Monday, December 09, 2002

I used to get in trouble in grade school for talking too much. My fifth-grade teacher called my mom at least a few times for parent-teacher conferences, saying that my mom ought to tell me that she was the teacher and I was not! I guess I saw it was my job to explain to my fellow classmates many things during class time (when I wasn't supposed to, obviously.)

I thought I had grown up since then. I didn't speak up much in college, didn't participate much in class discussion. It probably wasn't out of a mature humility or submissive attitude, rather I think I just wasn't prepared and didn't have anything meaningful to add! Even now, I wish I had more to say in my law classes.

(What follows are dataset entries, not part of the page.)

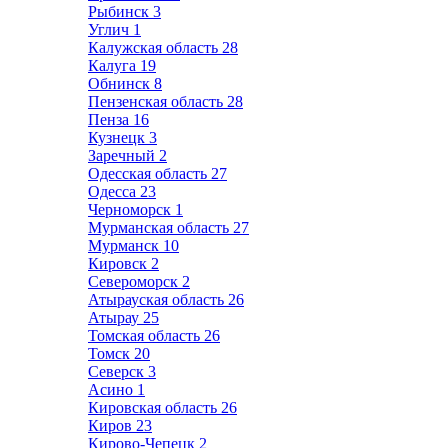
Рыбинск
3
Углич
1
Калужская область
28
Калуга
19
Обнинск
8
Пензенская область
28
Пенза
16
Кузнецк
3
Заречный
2
Одесская область
27
Одесса
23
Черноморск
1
Мурманская область
27
Мурманск
10
Кировск
2
Североморск
2
Атырауская область
26
Атырау
25
Томская область
26
Томск
20
Северск
3
Асино
1
Кировская область
26
Киров
23
Кирово-Чепецк
2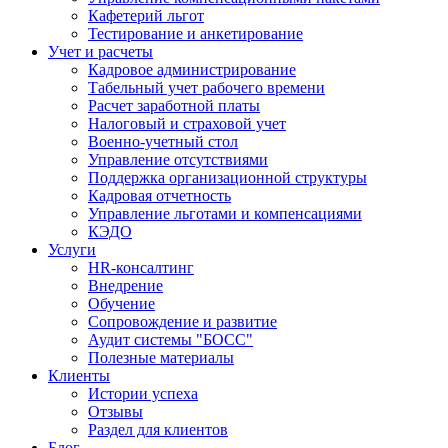
Кафетерий льгот
Тестирование и анкетирование
Учет и расчеты
Кадровое администрирование
Табельный учет рабочего времени
Расчет заработной платы
Налоговый и страховой учет
Военно-учетный стол
Управление отсутствиями
Поддержка организационной структуры
Кадровая отчетность
Управление льготами и компенсациями
КЭДО
Услуги
HR-консалтинг
Внедрение
Обучение
Сопровождение и развитие
Аудит системы "БОСС"
Полезные материалы
Клиенты
Истории успеха
Отзывы
Раздел для клиентов
Блог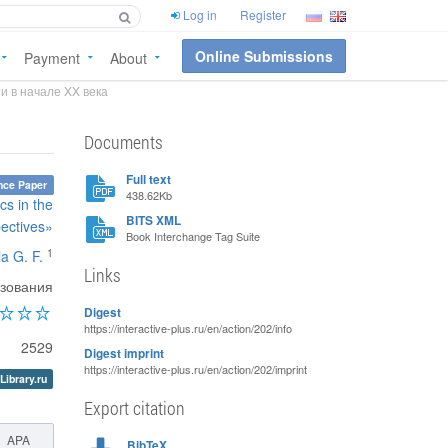
Log in
Register
Online Submissions
Payment
About
и в начале XX века
Documents
Full text
nce Paper
438.62Kb
s in the
BITS XML
pectives»
Book Interchange Tag Suite
1
a G. F.
Links
азования
Digest
https://interactive-plus.ru/en/action/202/info
2529
Digest imprint
https://interactive-plus.ru/en/action/202/imprint
Library.ru
Export citation
APA
BibTeX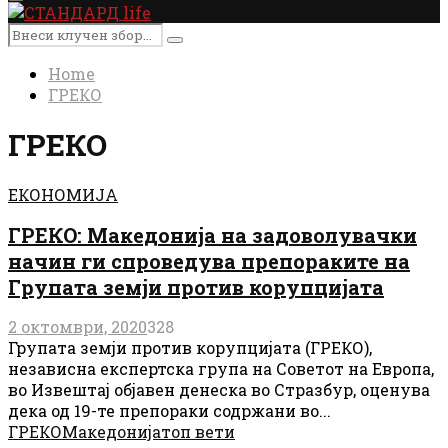
Primary
Menu
Search
Search
for:
Home
ГРЕКО
ГРЕКО
ЕКОНОМИЈА
ГРЕКО: Македонија на задоволувачки
начин ги спроведува препораките на
Групата земји против корупцијата
2 октомври, 2020
328
Групата земји против корупцијата (ГРЕКО),
независна експертска група на Советот на Европа,
во Извештај објавен денеска во Стразбур, оценува
дека од 19-те препораки содржани во...
ГРЕКО
Македонија
топ вети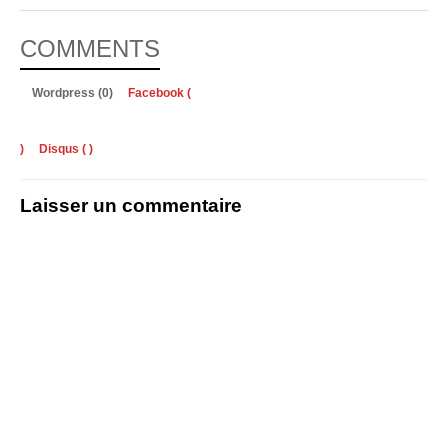
COMMENTS
Wordpress (0)
Facebook (
)
Disqus (
)
Laisser un commentaire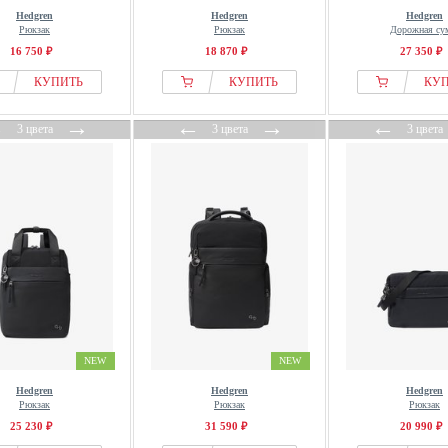
Hedgren
Hedgren
Hedgren
Рюкзак
Рюкзак
Дорожная су
16 750 ₽
18 870 ₽
27 350 ₽
КУПИТЬ
КУПИТЬ
КУ
←
→
←
→
←
3 цвета
3 цвета
3 цвета
NEW
NEW
Hedgren
Hedgren
Hedgren
Рюкзак
Рюкзак
Рюкзак
25 230 ₽
31 590 ₽
20 990 ₽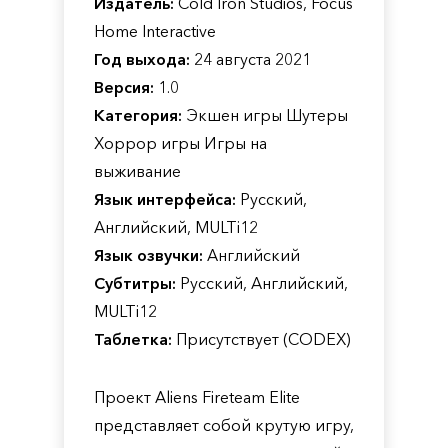
Издатель:
Cold Iron Studios, Focus
Home Interactive
Год выхода:
24 августа 2021
Версия:
1.0
Категория:
Экшен игры Шутеры
Хоррор игры Игры на
выживание
Язык интерфейса:
Русский,
Английский, MULTi12
Язык озвучки:
Английский
Субтитры:
Русский, Английский,
MULTi12
Таблетка:
Присутствует (CODEX)
Проект Aliens Fireteam Elite
представляет собой крутую игру,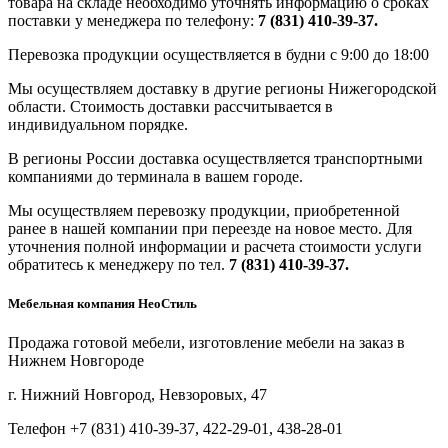
товара на складе необходимо уточнять информацию о сроках
поставки у менеджера по телефону:
7 (831) 410-39-37.
Перевозка продукции осуществляется в будни с 9:00 до 18:00
Мы осуществляем доставку в другие регионы Нижегородской
области. Стоимость доставки рассчитывается в
индивидуальном порядке.
В регионы России доставка осуществляется транспортными
компаниями до терминала в вашем городе.
Мы осуществляем перевозку продукции, приобретенной
ранее в нашей компании при переезде на новое место. Для
уточнения полной информации и расчета стоимости услуги
обратитесь к менеджеру по тел.
7 (831) 410-39-37.
Мебельная компания НеоСтиль
Продажа готовой мебели, изготовление мебели на заказ в
Нижнем Новгороде
г. Нижний Новгород, Невзоровых, 47
Телефон +7 (831) 410-39-37, 422-29-01, 438-28-01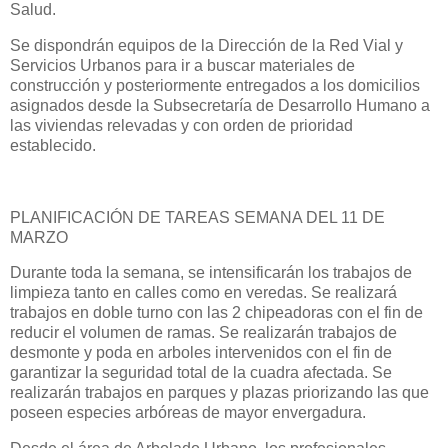
Salud.
Se dispondrán equipos de la Dirección de la Red Vial y
Servicios Urbanos para ir a buscar materiales de
construcción y posteriormente entregados a los domicilios
asignados desde la Subsecretaría de Desarrollo Humano a
las viviendas relevadas y con orden de prioridad
establecido.
PLANIFICACIÓN DE TAREAS SEMANA DEL 11 DE
MARZO
Durante toda la semana, se intensificarán los trabajos de
limpieza tanto en calles como en veredas. Se realizará
trabajos en doble turno con las 2 chipeadoras con el fin de
reducir el volumen de ramas. Se realizarán trabajos de
desmonte y poda en arboles intervenidos con el fin de
garantizar la seguridad total de la cuadra afectada. Se
realizarán trabajos en parques y plazas priorizando las que
poseen especies arbóreas de mayor envergadura.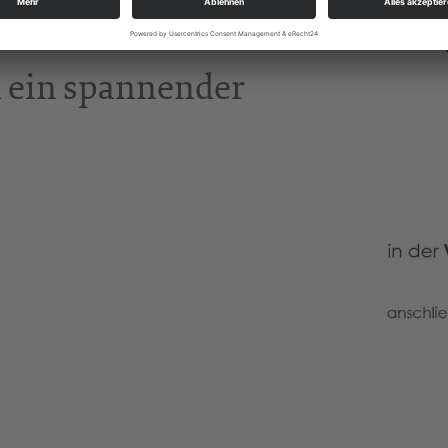
lter der Friedlichen
n ein spannender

However, the Bible isn't kidding when it says the tongue can be evil and cause a lot of damage. Or rather, the person with the tongue is the evil one and wields it to cause damage. I really haven't changed so much. It can be so subtle at times... like I didn't mean for it to mean what it sounded like... or you're just being sensitive and I really meant something else...or I'm right and you're wrong and I'm going to show you... I'm sorry, I shouldn't have said that. I'm sorry.... I'm sorrry.... I'm sorry....but then, you can't take it back. What's been said has been said.

It was my pride you know, defending myself against the criticism. I had good reasons for saying what I did, after all! I'm on the right side, here! Who are you to tell me that I wasn't careful with my words?!?! In my efforts to prove myself blameless, I hurt that person though. I didn't care about the method, or the words... gosh, didn't I sound persuasive even to my own ears!.... all I wanted was to be vindicated. This was justice!

And in the process, I did some terrible damage. I asked for forgiveness, but I can't take back the words. And they will be ringing between us now.